Often our struggle is with opposing forces operating within us: righteousness opposed to sin; freedom opposed to slavery; and, a gift opposed to wages. The main point is one of mastery: Who is your Master? The hard work we must do is the ongoing work of confession and offering our lives to God:

  • “I will not carry a load of ignored items any longer because I belong to God.”
  • “I will not carry an unresolved load of pain any longer so that I continue using my tongue to gossip and slander and backbite another, because my tongue is not my own. My tongue belongs to God.”
  • “I will not be burdened by the clock and let it control my life, because my time is not my own. My time belongs to God and I will steward it wisely.”
  • “I will not carry the troubles of my job with me by working myself into the ground, because my job belongs to God and my Master calls me to a Sabbath rest.”
  • “I will unload this backpack of pain and deal so that I do not keep compulsively spending my money, because my money belongs to God.”
  • “The invisible backpack no longer has any power over me because I have unloaded it, grieved my hurts and losses, and have moved to taking on Christ’s backpack.
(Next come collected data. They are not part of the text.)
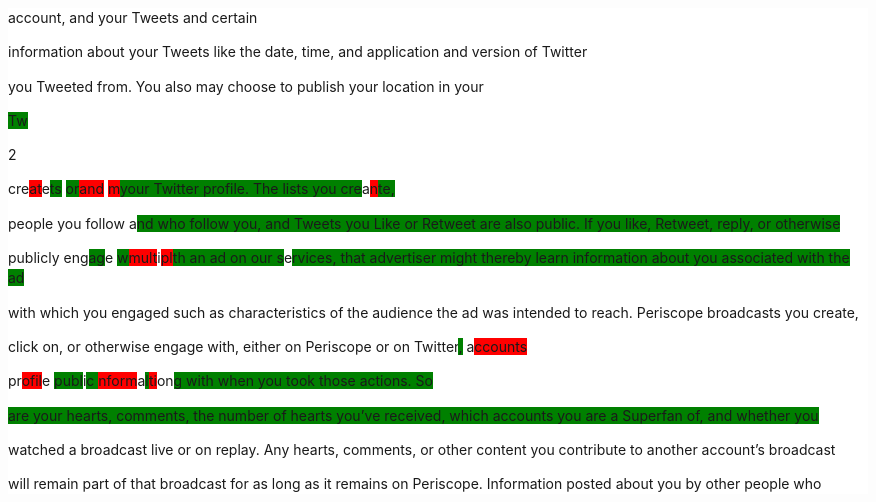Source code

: 
</span>account, and your Tweets and certain<span style="background-color: green;"> </span><span style="background-color: red;">


</span>information about your Tweets like the date, time, and application and version of Twitter<span style="background-color: red;"> </span><span style="background-color: green;">


</span>you Tweeted from. You also may choose to publish your location in your<span style="background-color: red;">


</span> <span style="background-color: green;">Tw</span><span style="background-color: red;">


2


 


cr</span>e<span style="background-color: red;">at</span>e<span style="background-color: green;">ts</span> <span style="background-color: green;">or</span><span style="background-color: red;">and</span> <span style="background-color: red;">m</span><span style="background-color: green;">your Twitter profile. The lists you cre</span>a<span style="background-color: red;">n</span><span style="background-color: green;">te,


people you follow </span>a<span style="background-color: green;">nd who follow you, and Tweets you Like or Retweet are also public. If you like, Retweet, reply, or otherwise


publicly en</span>g<span style="background-color: green;">ag</span>e <span style="background-color: green;">w</span><span style="background-color: red;">mult</span>i<span style="background-color: red;">pl</span><span style="background-color: green;">th an ad on our s</span>e<span style="background-color: green;">rvices, that advertiser might thereby learn information about you associated with the ad


with which you engaged such as characteristics of the audience the ad was intended to reach. Periscope broadcasts you create,


click on, or otherwise engage with, either on Periscope or on</span> Twitter<span style="background-color: green;">,</span> a<span style="background-color: red;">ccounts


p</span>r<span style="background-color: red;">ofil</span>e <span style="background-color: green;">publ</span>i<span style="background-color: green;">c </span><span style="background-color: red;">nform</span>a<span style="background-color: green;">l</span><span style="background-color: red;">ti</span>on<span style="background-color: green;">g with when you took those actions. So</span>


<span style="background-color: green;">are your hearts, comments, the number of hearts you’ve received, which accounts you are a Superfan of, and whether you</span>
<span style="background-color: green;">

watched a broadcast live or on replay. Any hearts, comments, or other content you contribute to another account’s broadcast


will remain part of that broadcast for as long as it remains on Periscope. Information posted about you by other people who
I belong to Jesus Christ!”

Show me a miserable Christian, and I will show you a Christian who is carrying the crushing weight of an invisible backpack that informs and influences every decision and each action.

So, take up Christ’s backpack of grace, without trying to serve two masters: law and grace. There is always a temptation to try and make deals with God – to unload some of the backpack but not all of it. We might also have a kind of spiritual Stockholm Syndrome which has affinity with the old master, even it was abusive. Holy Scripture never advocates an attitude adjustment or behavior modification; it talks of doing away with the backpack completely because Christ has already taken care of it.

Watchman Nee was a twentieth-century Chinese Christian leader and a contemporary of Chairman Mao in China. In exhorting his fellow Chinese to live for Christ, he said,

“The trouble with many Christians today is that they have an insufficient idea of what God is asking of them.  How glibly they say: ‘Lord, I am willing to do anything for you.’  Do you know that God is asking of you your very life?  There are cherished ideals, strong wills, precious relationships, much-loved work, that will have to go; so, do not give yourself to God unless you mean it.  God will take you seriously, even if you did not mean it seriously.”

We are meant to deal with the pain and the hurts we have accumulated but have not lamented over. There is no spiritual growth and development apart from doing this. We cannot have Christ as our Master until we get rid of all competing masters first. In fact, what has the backpack every really done for you?  What benefit do you receive from lugging it around everywhere?  The wages of continually carrying the non-confessed load on our backs will eventually catch up to us. But the gift of God is freedom from sin and a life under the new management of Jesus Christ.  Praise be to God!